> **Tasks and exercises**
a – Reproduce the stretch of the passage on faking client retry backoff from "3) Drop the" through "your application layer.", substituting "reverse proxy" for "load-balancer".
b – Answer these from the passage on faking client retry backoff:
(i) Which two HTTP response codes does it say you could throw to try to stop the retries?
(ii) When dropping an already-open connection, what should the tcp/ip stack not be allowed to send?
(iii) For new connections, what should you do on each step of a normal 3-way handshake?

> **Exercise text**
============================================================
If your clients don't implement an increasing backoff retry with jitter, you can fake it by making your server begin to randomly and increasingly time-out connections or wait to accept them. You can do it a few different ways.
For already-open connections:
1) Keep the connection open and respond with a tiny amount of data every once in a while, so the connection doesn't time out, but make it long enough that a complete request will take forever.. Applications may still re-connect if a successful request-response doesn't happen within a timeout.
2) Keep the connection open but don't respond. The application may time out the connection and re-connect if it receives no data.
3) Drop the connection but don't let the tcp/ip stack send a RST, FIN, or anything else. The applications' connection will be timed out pretty soon, either by the OS stack or an application timeout.
4) Respond to requests with HTTP response codes that will make the client retry. As long as this only happens at the load-balancer level, it will still remove pressure from your application layer.
For new connections:
1) Play hard to get. During the 3-way handshake, respond with weird states that won't cause the connection to drop, but will make the client keep trying to connect, like the handshake is still trying to succeed but experiencing loss.
2) Do a normal 3-way handshake, but wait forever on each step to drag it out.
All of these options are a terrible idea for user-facing applications. They can cause more issues on your server side due to connections in wait state, and your clients will just see requests hanging, stalling, etc. You could just pretend the problem is with their ISP rather than your end. Or you could throw a 429 or 503 to try to stop the retries, but then they really know it's your fault.
============================================================
> **Data below**
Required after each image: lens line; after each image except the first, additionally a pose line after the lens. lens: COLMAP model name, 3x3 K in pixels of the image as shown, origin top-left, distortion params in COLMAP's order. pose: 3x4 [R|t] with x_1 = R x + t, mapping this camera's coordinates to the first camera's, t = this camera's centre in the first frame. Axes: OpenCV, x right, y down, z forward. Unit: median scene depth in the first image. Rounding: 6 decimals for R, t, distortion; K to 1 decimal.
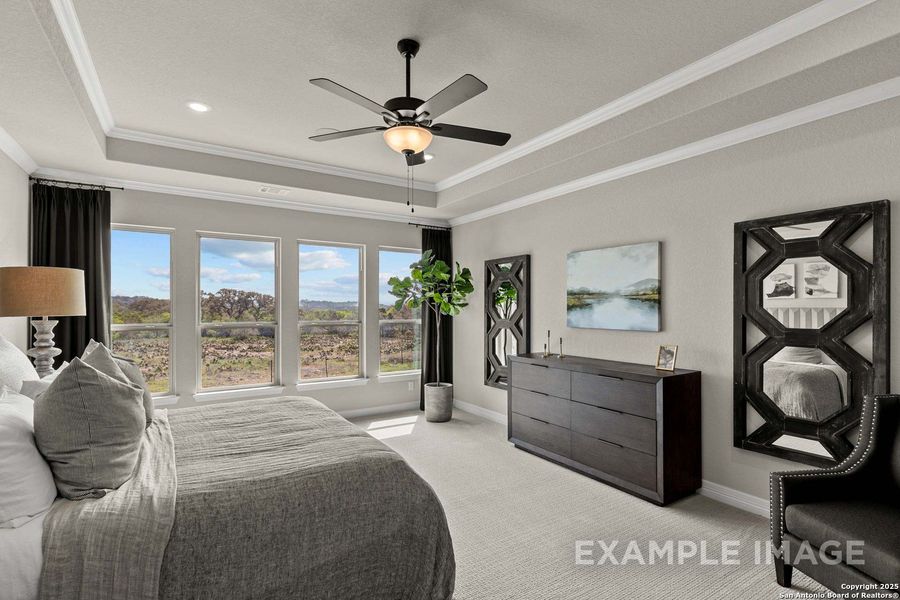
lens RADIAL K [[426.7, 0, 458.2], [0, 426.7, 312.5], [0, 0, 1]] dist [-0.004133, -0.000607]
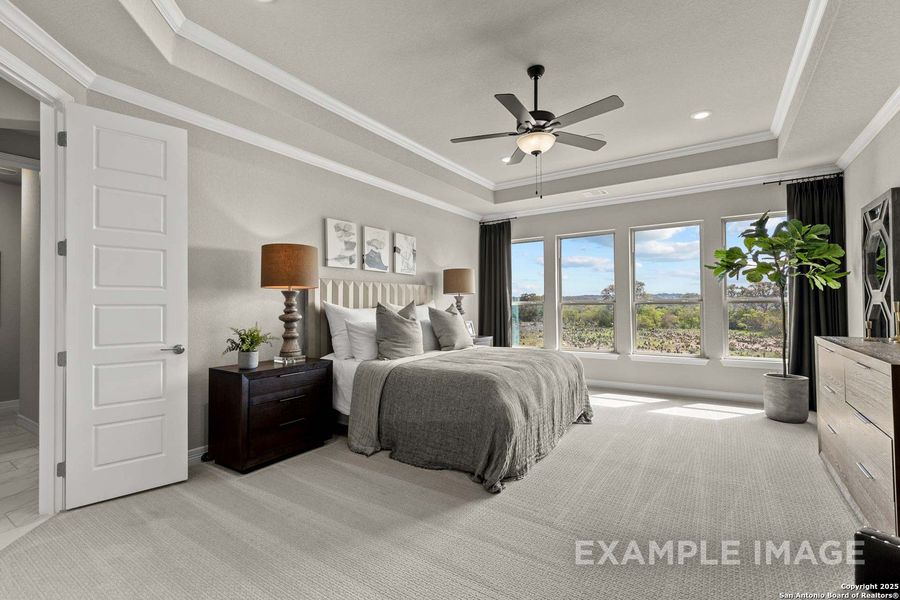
============================================================
> **Responses per task**
a –
3) Drop the connection but don't let the tcp/ip stack send a RST, FIN, or anything else. The applications' connection will be timed out pretty soon, either by the OS stack or an application timeout.
4) Respond to requests with HTTP response codes that will make the client retry. As long as this only happens at the reverse proxy level, it will still remove pressure from your application layer.

b –
(i) 429 or 503.
(ii) A RST, FIN, or anything else.
(iii) Wait forever on each step to drag it out.